Advancing Excellence

Dec 15 2013
The Great Divide

Every week I  read the top healthcare blogs, follow twitter feeds from some of the great leaders in health care and scan countless journals and papers.

More and more my sources for information and communications are digital - my IPhone, my IPad, the desktop and some hard copy publications. I would guess the majority or close to 70 percent is online; the hard copy is becoming less and less my "go to" for information.

Last week in the Post-Standard was a very interesting article on how college students at Syracuse University are getting their information. Written by  Dr. David Rubin, dean emeritus at the Newhouse School of Public Communications, it clearly suggests they are at almost 100 percent in getting information digitally.

I wrote to Dr. Rubin to tell him my biggest fear. Not that we are changing the method of how we communicate or seek information, but that we are leaving behind a group in our community. This group cannot afford, or does not have access to the internet. Their phones are simply basic phones without full access, and they do not have computers. Last summer when I did focus groups with residents on Medicaid and those who were uninsured they very elegantly reminded me that we make assumptions about access.

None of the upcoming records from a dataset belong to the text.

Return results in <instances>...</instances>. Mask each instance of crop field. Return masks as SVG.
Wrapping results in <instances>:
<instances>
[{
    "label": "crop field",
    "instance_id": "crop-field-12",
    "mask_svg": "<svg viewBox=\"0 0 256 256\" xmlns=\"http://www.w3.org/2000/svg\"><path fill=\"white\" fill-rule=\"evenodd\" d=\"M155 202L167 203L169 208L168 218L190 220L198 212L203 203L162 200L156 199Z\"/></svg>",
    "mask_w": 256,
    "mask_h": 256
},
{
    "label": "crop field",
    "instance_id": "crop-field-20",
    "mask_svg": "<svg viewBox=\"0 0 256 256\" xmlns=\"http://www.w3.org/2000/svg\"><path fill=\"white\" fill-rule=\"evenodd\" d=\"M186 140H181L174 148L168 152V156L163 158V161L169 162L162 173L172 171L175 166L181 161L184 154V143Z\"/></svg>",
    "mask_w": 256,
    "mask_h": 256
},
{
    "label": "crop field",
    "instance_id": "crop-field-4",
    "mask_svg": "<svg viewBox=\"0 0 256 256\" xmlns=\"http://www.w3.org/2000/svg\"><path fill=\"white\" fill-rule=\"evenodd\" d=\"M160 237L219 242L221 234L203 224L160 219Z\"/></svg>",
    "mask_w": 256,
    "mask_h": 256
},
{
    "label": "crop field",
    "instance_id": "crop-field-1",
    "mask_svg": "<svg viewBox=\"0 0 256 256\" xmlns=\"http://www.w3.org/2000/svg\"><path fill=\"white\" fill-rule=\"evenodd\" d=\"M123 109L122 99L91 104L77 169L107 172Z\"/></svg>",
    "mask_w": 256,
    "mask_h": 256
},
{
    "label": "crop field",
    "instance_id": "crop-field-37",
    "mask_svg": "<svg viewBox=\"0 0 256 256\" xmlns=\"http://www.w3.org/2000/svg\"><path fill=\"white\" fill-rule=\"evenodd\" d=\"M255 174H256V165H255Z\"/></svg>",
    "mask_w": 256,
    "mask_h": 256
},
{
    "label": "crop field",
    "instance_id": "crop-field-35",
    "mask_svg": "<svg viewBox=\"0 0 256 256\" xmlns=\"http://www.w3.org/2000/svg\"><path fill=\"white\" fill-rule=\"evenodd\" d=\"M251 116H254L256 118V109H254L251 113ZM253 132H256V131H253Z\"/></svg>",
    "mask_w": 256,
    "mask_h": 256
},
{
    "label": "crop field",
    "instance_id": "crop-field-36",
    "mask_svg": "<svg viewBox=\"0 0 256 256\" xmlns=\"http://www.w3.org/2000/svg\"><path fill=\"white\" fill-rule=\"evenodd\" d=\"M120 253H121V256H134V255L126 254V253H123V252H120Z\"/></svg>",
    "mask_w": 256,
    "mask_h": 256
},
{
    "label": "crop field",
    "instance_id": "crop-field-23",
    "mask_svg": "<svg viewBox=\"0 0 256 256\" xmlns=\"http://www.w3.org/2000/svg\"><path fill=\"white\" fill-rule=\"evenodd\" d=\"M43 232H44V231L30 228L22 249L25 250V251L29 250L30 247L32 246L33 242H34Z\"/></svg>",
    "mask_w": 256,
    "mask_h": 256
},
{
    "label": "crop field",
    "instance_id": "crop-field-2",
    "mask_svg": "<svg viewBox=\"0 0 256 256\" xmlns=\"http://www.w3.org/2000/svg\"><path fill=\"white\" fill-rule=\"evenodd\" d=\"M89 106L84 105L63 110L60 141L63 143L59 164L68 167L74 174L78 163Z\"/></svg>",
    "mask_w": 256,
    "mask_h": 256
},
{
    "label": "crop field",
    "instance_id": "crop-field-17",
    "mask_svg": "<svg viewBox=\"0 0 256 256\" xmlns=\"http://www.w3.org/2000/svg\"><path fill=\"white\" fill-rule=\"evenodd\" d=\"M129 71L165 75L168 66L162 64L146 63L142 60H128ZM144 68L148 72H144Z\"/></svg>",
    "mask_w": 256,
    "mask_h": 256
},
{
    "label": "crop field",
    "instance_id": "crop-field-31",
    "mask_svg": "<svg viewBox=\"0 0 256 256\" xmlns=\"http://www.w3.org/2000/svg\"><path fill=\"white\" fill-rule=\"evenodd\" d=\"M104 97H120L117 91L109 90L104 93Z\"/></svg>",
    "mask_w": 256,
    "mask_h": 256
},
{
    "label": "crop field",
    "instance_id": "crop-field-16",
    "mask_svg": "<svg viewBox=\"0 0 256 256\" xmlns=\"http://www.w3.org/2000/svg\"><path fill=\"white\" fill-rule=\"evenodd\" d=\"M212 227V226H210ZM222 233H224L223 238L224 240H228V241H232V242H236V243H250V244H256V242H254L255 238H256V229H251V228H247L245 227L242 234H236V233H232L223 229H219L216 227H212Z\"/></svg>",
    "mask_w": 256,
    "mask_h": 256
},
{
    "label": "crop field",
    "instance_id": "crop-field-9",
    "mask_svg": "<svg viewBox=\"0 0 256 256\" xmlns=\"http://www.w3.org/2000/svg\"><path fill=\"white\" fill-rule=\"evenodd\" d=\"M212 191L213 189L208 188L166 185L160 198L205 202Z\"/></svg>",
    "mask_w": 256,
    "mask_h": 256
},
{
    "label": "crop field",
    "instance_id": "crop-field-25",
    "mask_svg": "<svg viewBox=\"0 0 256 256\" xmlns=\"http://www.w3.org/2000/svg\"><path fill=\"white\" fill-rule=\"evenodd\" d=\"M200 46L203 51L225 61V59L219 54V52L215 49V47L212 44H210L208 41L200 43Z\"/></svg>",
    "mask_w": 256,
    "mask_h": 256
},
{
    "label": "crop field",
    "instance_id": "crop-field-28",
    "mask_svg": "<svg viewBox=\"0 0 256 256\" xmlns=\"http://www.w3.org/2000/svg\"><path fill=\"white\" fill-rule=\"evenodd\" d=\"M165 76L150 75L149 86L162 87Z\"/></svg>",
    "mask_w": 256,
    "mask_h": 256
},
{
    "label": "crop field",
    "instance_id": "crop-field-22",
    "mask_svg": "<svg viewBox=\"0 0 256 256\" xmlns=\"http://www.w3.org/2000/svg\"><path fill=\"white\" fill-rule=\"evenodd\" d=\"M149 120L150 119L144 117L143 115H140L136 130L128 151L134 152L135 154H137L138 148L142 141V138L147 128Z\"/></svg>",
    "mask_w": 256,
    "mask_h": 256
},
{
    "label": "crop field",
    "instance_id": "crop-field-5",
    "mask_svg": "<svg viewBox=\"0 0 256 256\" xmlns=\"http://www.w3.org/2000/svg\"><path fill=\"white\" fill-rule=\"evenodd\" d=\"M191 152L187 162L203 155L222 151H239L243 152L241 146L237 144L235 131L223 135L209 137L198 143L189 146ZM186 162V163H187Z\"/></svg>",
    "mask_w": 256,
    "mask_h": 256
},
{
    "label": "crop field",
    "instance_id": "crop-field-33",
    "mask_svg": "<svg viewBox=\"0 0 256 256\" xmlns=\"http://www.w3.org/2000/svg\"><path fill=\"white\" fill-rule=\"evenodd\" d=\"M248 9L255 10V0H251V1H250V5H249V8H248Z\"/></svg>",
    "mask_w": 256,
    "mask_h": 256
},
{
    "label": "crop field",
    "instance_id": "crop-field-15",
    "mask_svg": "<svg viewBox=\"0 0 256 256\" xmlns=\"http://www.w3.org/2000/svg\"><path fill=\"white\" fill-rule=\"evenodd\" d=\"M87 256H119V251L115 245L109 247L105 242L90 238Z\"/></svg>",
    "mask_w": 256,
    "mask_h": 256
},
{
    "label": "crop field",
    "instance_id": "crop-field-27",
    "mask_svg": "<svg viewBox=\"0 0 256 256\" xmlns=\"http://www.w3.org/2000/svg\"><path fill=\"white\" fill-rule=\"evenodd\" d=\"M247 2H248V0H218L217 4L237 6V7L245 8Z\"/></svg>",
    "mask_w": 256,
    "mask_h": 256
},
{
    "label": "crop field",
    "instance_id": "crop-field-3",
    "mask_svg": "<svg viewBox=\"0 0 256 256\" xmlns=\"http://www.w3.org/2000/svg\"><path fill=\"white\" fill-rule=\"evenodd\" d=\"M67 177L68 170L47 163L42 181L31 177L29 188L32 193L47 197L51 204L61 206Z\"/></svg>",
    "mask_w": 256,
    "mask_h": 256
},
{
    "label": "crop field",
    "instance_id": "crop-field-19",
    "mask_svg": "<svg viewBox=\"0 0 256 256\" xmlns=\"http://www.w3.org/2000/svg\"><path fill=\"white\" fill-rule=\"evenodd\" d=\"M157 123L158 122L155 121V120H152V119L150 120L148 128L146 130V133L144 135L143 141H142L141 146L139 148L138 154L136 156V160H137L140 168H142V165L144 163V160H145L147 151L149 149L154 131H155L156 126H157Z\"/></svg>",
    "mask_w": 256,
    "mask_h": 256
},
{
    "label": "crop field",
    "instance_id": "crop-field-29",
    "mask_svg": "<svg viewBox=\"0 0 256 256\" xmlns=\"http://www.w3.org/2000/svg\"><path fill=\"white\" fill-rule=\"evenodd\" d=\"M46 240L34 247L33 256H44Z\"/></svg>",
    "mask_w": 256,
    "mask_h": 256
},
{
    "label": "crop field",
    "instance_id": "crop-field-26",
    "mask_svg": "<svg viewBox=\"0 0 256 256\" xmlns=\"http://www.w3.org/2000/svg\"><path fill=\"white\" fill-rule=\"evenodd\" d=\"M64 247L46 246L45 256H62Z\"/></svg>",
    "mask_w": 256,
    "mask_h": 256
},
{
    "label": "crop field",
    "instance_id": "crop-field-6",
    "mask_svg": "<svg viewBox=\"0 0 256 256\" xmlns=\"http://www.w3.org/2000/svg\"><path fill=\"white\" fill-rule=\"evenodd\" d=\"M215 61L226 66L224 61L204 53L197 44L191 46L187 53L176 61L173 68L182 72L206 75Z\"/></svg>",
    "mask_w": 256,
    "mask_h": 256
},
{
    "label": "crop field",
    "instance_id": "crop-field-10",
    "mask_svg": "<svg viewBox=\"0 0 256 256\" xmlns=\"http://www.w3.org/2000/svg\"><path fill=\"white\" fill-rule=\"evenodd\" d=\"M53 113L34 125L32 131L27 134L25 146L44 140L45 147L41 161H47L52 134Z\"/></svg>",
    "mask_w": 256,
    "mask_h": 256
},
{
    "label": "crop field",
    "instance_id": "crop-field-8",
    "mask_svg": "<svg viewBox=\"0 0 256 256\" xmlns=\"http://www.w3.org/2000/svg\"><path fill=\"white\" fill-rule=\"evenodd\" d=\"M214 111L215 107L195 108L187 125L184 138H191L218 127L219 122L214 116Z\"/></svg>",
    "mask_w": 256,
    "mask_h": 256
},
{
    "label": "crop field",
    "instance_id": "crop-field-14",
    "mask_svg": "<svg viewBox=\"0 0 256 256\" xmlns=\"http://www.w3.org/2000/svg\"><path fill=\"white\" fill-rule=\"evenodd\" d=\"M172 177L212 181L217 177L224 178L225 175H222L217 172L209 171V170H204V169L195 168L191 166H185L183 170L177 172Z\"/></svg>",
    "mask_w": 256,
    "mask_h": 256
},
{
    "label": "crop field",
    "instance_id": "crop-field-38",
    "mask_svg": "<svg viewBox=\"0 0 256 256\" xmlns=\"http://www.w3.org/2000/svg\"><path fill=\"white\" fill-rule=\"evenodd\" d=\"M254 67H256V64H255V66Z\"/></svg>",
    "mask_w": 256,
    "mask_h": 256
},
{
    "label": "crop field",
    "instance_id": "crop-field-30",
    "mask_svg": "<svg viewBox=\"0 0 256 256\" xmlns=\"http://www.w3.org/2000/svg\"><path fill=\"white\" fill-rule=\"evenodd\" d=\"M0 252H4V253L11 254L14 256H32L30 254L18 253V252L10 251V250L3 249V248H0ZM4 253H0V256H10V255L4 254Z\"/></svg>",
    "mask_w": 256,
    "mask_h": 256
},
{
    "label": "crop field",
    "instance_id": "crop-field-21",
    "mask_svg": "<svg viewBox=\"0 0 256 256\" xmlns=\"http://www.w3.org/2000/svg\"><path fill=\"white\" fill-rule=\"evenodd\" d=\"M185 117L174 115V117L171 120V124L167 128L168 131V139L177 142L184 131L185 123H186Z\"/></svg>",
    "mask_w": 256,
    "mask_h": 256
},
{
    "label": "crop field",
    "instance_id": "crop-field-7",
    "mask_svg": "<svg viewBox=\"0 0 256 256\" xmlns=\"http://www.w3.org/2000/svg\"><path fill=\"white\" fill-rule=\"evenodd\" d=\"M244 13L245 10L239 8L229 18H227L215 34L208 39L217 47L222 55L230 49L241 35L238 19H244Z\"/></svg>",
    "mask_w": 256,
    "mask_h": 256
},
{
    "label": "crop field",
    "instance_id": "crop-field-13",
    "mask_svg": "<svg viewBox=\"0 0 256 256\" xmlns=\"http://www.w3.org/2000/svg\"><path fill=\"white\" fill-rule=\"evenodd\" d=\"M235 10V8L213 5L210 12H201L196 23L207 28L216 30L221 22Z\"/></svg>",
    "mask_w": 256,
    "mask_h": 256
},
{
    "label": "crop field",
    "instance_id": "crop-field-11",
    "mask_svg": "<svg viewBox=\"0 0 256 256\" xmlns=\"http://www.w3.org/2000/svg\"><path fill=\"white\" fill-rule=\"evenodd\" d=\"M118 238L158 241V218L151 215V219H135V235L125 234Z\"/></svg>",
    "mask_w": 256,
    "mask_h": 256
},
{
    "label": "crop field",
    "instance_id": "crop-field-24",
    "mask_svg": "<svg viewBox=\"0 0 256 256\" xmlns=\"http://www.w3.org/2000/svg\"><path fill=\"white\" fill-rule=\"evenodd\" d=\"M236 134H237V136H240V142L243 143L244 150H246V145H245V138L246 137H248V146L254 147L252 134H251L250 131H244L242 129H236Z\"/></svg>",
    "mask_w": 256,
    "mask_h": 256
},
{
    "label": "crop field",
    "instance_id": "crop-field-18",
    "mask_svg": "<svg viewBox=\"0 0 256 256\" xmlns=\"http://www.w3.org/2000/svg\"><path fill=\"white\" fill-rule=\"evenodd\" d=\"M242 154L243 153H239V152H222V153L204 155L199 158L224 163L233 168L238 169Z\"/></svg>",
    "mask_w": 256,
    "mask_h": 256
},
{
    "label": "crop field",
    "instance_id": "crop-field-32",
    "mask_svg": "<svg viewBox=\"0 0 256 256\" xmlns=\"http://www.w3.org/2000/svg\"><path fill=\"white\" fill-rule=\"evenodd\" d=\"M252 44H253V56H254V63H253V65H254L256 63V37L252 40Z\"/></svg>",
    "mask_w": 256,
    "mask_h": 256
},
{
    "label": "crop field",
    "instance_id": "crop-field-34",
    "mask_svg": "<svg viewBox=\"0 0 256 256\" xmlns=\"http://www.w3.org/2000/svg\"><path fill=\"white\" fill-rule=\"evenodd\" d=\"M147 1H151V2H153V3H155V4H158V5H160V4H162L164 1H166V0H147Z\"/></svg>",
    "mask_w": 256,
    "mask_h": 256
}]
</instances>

For those in poverty, that divide is becoming greater. How will we as a society, and in particular as healthcare providers, make sure our patients get the information they need? 

A quick scan of the internet found a large body of research on this subject, all under the  "Digital  Divide." Sites like:  http://mashable.com/2013/08/18/digital-divide/, Pew and researchers all conclude at least 15 percent of Americans do not have access and another nine percent choose not to have access.

It's an opportunity to work with the schools and our community partners to make sure the divide doesn't grow. 


4 Comments so far

Isaiah Rocine December 16, 2013 at 08:22 am

I know it's a few years old, but perhaps people will find this interesting--in 2008 the FCC estimated that approximately 86% of residents in the Syracuse Metropolitan Statistical Area (this includes Onondaga, Oswego, and Madison counties) had Residential High-Speed Internet Access. Nationallly the 100 largest Metros averaged about 66% and all Metro areas 72%.

Sr. Baptiste Westbrook December 16, 2013 at 10:13 am

Today I learned that about 50% of the bots invading PCs are malicious. So in order to have access it is necessary to be computer-wise, not an easy challenge for the elderly among us.

Kim Houghtaling December 27, 2013 at 09:27 am

Some people don't have internet access due to availability becasue of where they live not because of finances or because they choose not to.